Last year, the State Department said that China was committing genocide in Xinjiang.

China pushed back, comparing its version of genocide with that of the “more real” European genocide of Jews in Nazi Germany.

On October 19, CPA sent a letter to Treasury Secretary Janet Yellen advising her to expand already existing capital markets sanctions against companies that are part of the forced labor supply chain in China. For example, why is Vanguard invested in Hoshine Silicon Industry, a company facing a Withhold Release Order (WRO) by Customs and Border Protection due to allegations of forced prison labor at its Xinjiang polysilicon factories. Polysilicon is used in making semiconductors and solar cells for solar panels.

That week, The Economist magazine wrote:

Today the only Uyghur culture allowed in China is of a token kind, conforming to a stereotype endorsed by the party such as smiling Uyghurs wearing brightly colored traditional costume, dancing in public squares and singing, often in Mandarin. On September 29th, at a side event during a meeting in New York of the UN General Assembly, Chinese diplomats showed a video of such performances. It was called “Xinjiang is a Wonderful Land”.

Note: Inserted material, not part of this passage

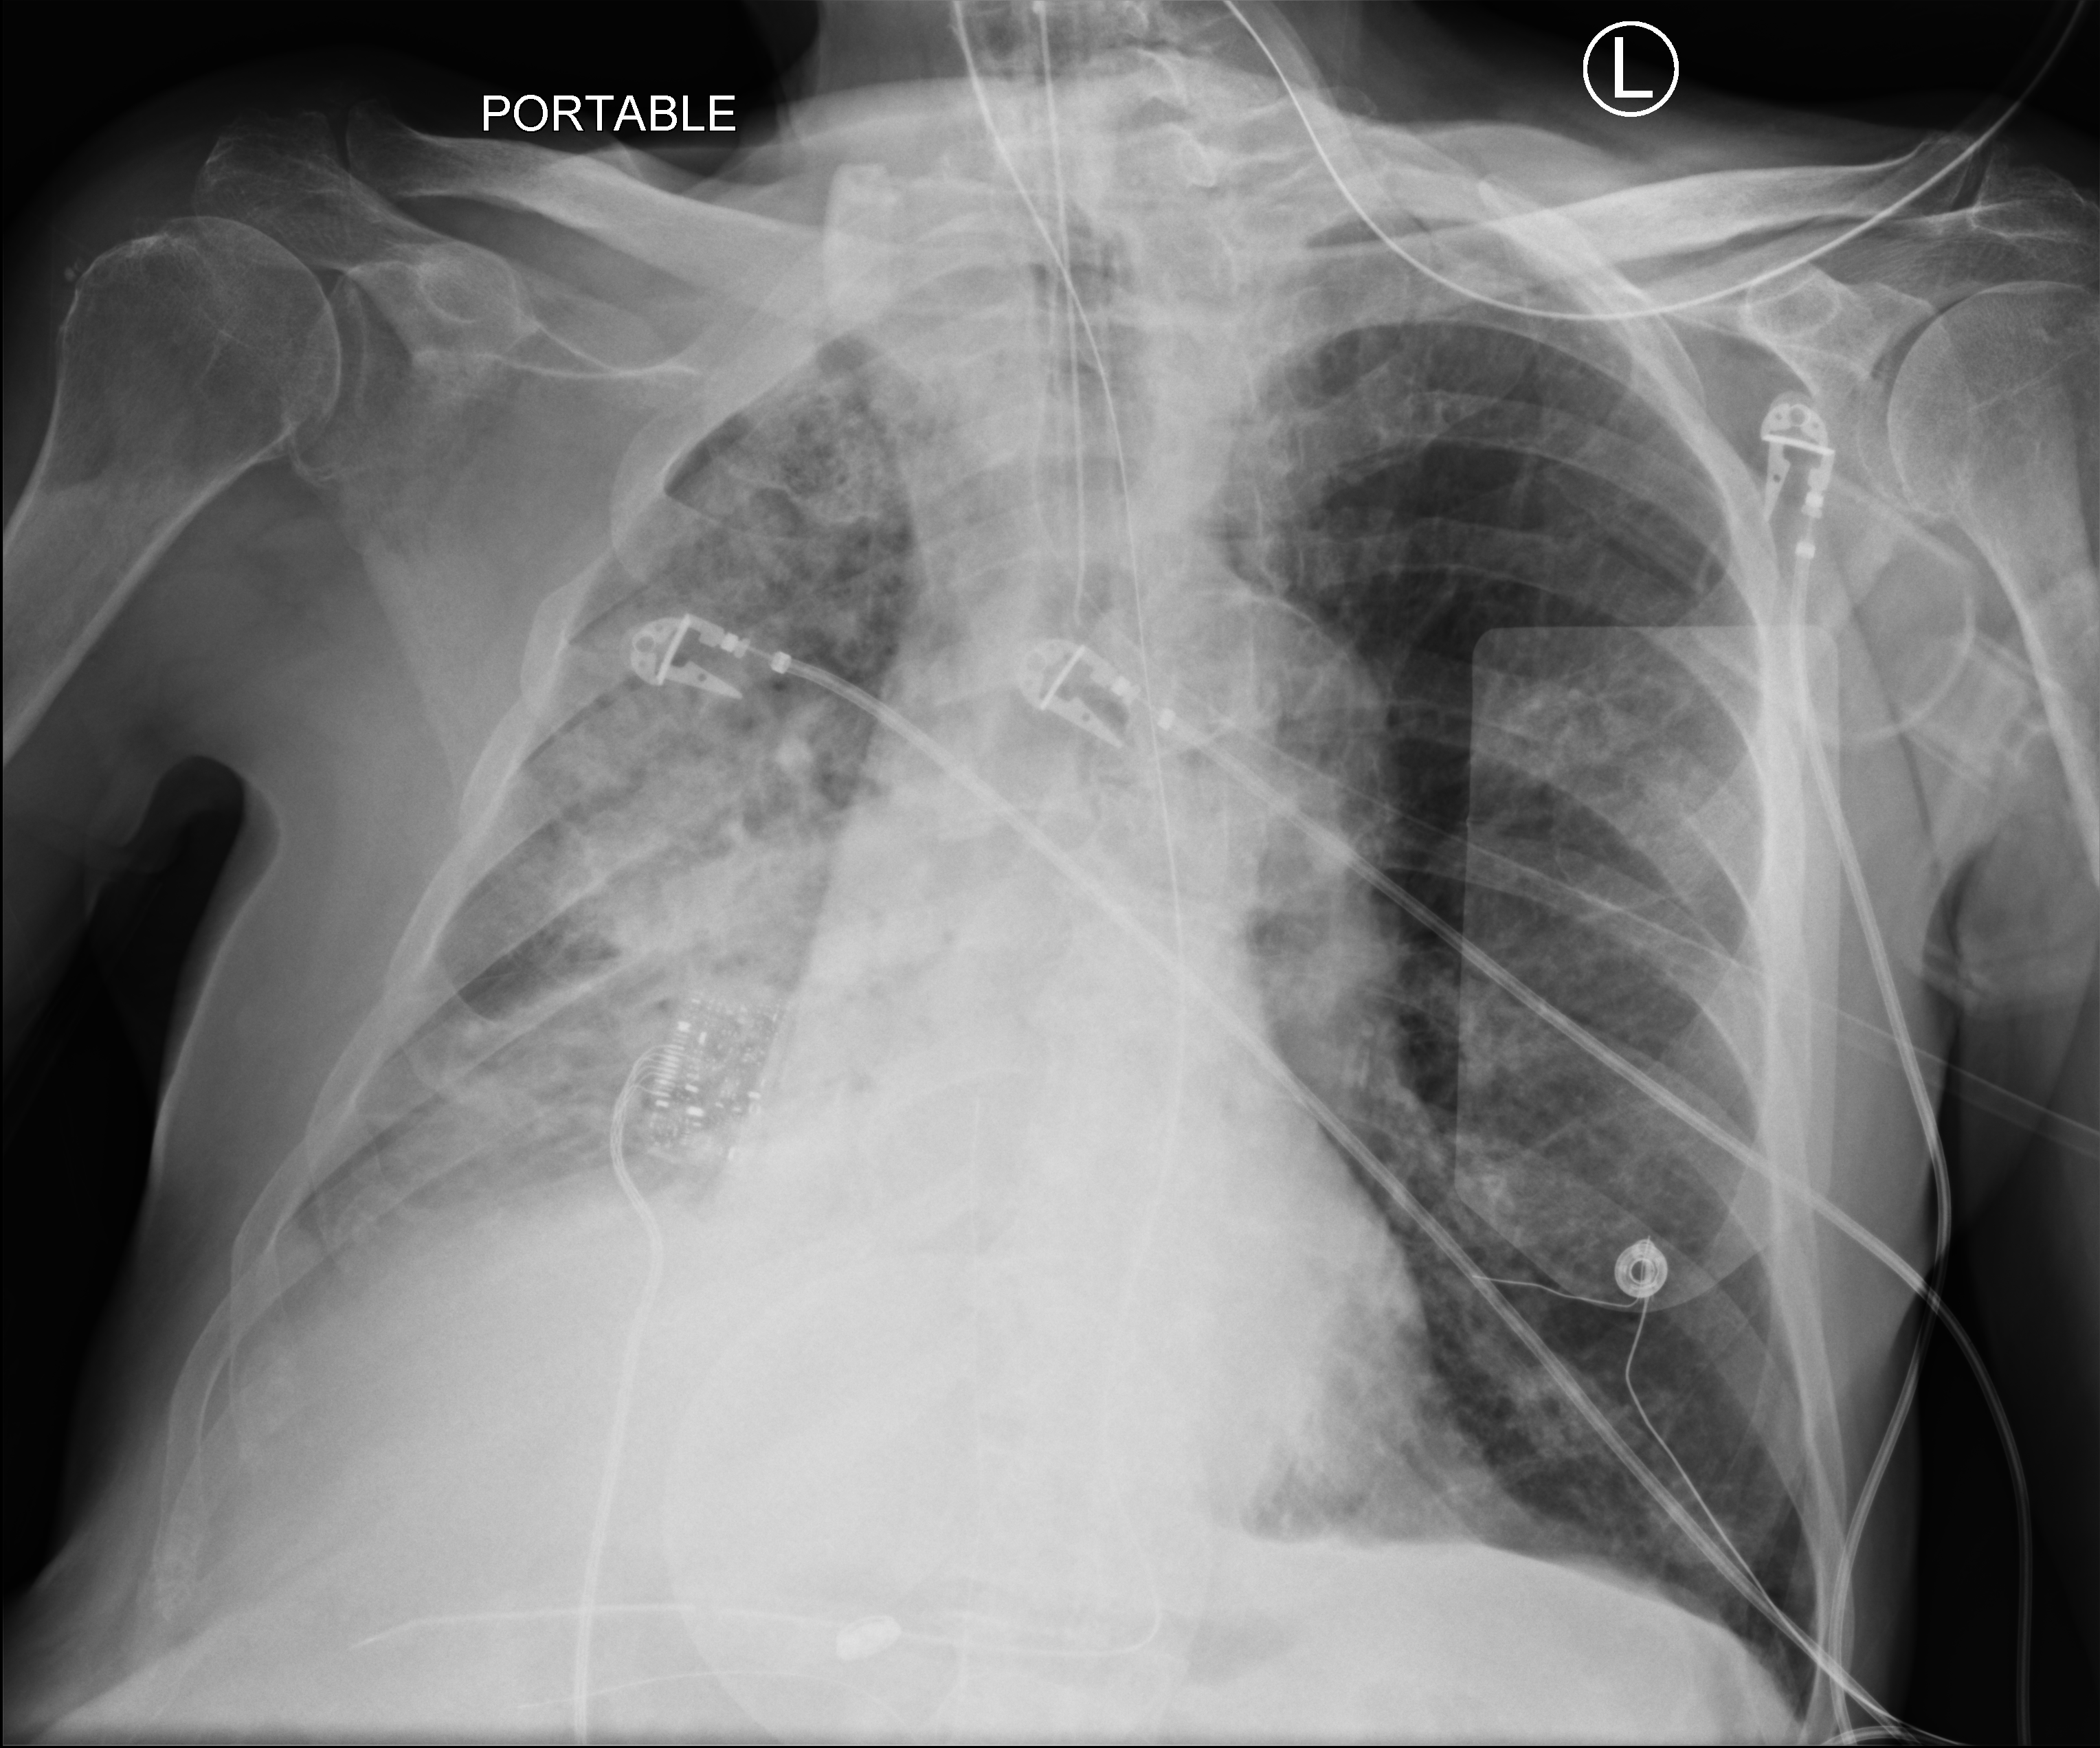
Bedside chest radiograph (computed radiography); anteroposterior (AP) projection. Male patient hospitalised with COVID-19, age 75–90 years.
Hospital-stay facts (about this admission, not read from this image; timing relative to this image not recorded): admitted to intensive care during this hospital stay: yes; mechanically ventilated during this hospital stay: yes; length of hospital stay: 28 days.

Uyghurs living in exile in the West have been waging a parallel campaign to keep their culture alive. It has involved airing the works of underground artists in Xinjiang whose songs and poems explore more politically risky themes such as oppression and alienation, says Mukaddas Mijit, a specialist in Uyghur music living in France. As repression has tightened, she says, the works of such musicians and poets have become increasingly suffused with lament and despair.

And in June, well before the Celtics got canceled in NBA-loving China, the Congressional-Executive Commission on China, led by two members of President Biden’s party — Senator Jeff Merkley (D-OR) and Representative James P. McGovern (D-MA), warned the NBA that some of their clothing lines were made from Xinjiang cotton.

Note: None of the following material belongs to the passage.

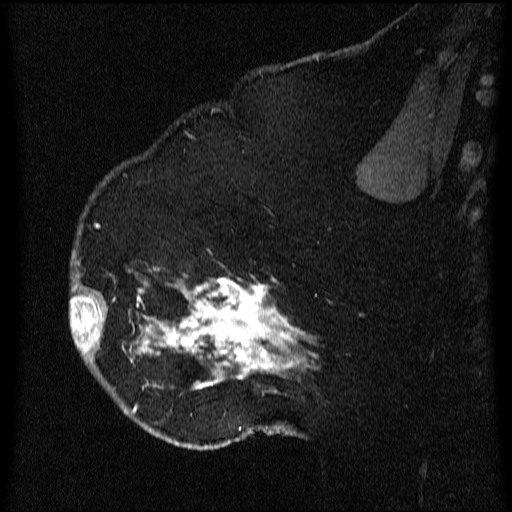
Breast MRI (dynamic contrast-enhanced), one sagittal slice. Position 43 of 64 along the scan axis. Dynamic contrast-enhanced series, image 2 of 3 at this slice position (ordered by acquisition). 1.5 T. TE 4.2 ms, TR 9.1 ms. 2.2 mm slice thickness. 512 × 512 image matrix, field of view 180 × 180 mm. Female patient, age 52 years.
Outlined on this slice (semi-automatically segmented with operator editing):
- analysis volume of interest (the breast-tissue region the enhancement analysis was run in; not a lesion): box from (x=71, y=203) to (x=322, y=438) px
- tumour enhancement mask (voxels above the 70 % enhancement threshold inside the analysis volume of interest): (x=71, y=225)–(x=319, y=435)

Xinjiang cotton is also subject to a WRO by Customs and therefore cannot be part of the American supply chain.

The letter to NBA president Chris Paul warned that contracts between NBA players and Chinese sportswear companies Anta, Li-Ning, and Peak have all affirmed that they use cotton produced in Xinjiang. They bragged about it after the ban, as if knowing they could count on the NBA standing down.

Merkley and McGovern urged NBA players to end their endorsement deals with Anta, Li-Ning, and Peak if these companies continue to use Xinjiang cotton.

“We believe that commercial relationships with companies that source cotton in Xinjiang create reputational risks for NBA players and the NBA itself,” they wrote.

See the Commission’s letter here.

They were right. It sure caused a problem for the Celtics. If the NBA said something, it would cause problems for the NBA in China. This is the never-ending stress companies will be under if they want to do business with the CCP.